If I had an addiction, it would probably be books. All kinds of books. There is almost nothing better than curling up with fuzzy pillows, warm blankets, a mug of hot chocolate, and of course a book to fall into. Trying to get a full account of all the books I've read in the past - and also trying to be more diligent about documenting the books I read nowadays (and reviewing them). Thus, all current books I read will be reviewed, and all books I've realized I read in the past will not be reviewed unless I read them again. Also trying to expand my palate in books and genres. There's nothing I love better than a recommended new book in a different genre that surpasses my expectations. Feel free to leave a recommendation ^^

Currently reading

A Tale of Two Cities
Charles Dickens, Stephen Koch
Grave Mercy - Robin LaFevers Ismae was once a turnip-grower's daughter turned convent assassin for the god of Death. A naive country bumpkin who has an affinity for poison goes on a mission for her convent and subsequently falls in love with one of her target. Goes to court, finds intrigue and deception, falls in love, sees major betrayals, etc. All the cliches of a naive girl assassin which were not executed in any notable fashion.

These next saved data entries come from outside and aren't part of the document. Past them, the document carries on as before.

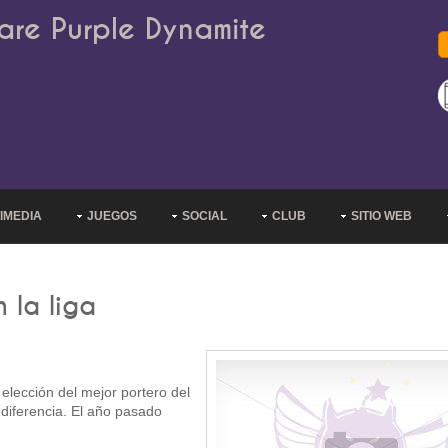
are Purple Dynamite
IMEDIA
JUEGOS
SOCIAL
CLUB
SITIO WEB
 la liga
 elección del mejor portero del
diferencia. El año pasado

Some major problems I had with the whole world/concept:
-The gods and the magic system was not fully developed. Readers have to just go with the flow and accept that some people are marked, others are not, and some have more abilities than other. Nothing else sets them apart except that. Even the abilities are not fully explained.
-The world entirely. I don't even know. So apparently the novel is set in our world (with France and Britain and the Holy Roman Empire) but in the 1800's, or somewhere around that. Yet... the magic system? How does this come into play? Also the way the convent is dedicated towards Britainy, or whatever they call the country, and her duchess. So basically the book is saying the god of Death (Mortian) upholds Britain's rule? I don't know if this is artistic license to make the plot move, or if the author truly is a crazy anglophile. Regardless, it rubs me the wrong way having no shades of gray - just black and white that this country is in the right.

Problems with characters:
-Ismae's character is unbelievable. A naive assassin. Sigh. She kills people without blinking, but has trouble figuring out anything else.
-Also, the introduction of the character Sybella - why bother? She had absolutely no purpose, yet was given a sense of importance. I can't tell if this is a foreshadowing to a sequel or just very poor usage of characters.

The plot was alternately rushed and dragging. The middle part dragged and the latter portion of the plot seemed to be missing development in how quickly everything came to a conclusion.

Two stars because the writing wasn't terrible and I did smile at some portions of the book. Also the ending isn't bad, which helps greatly. Not worth a reread, but perhaps a one time skim through.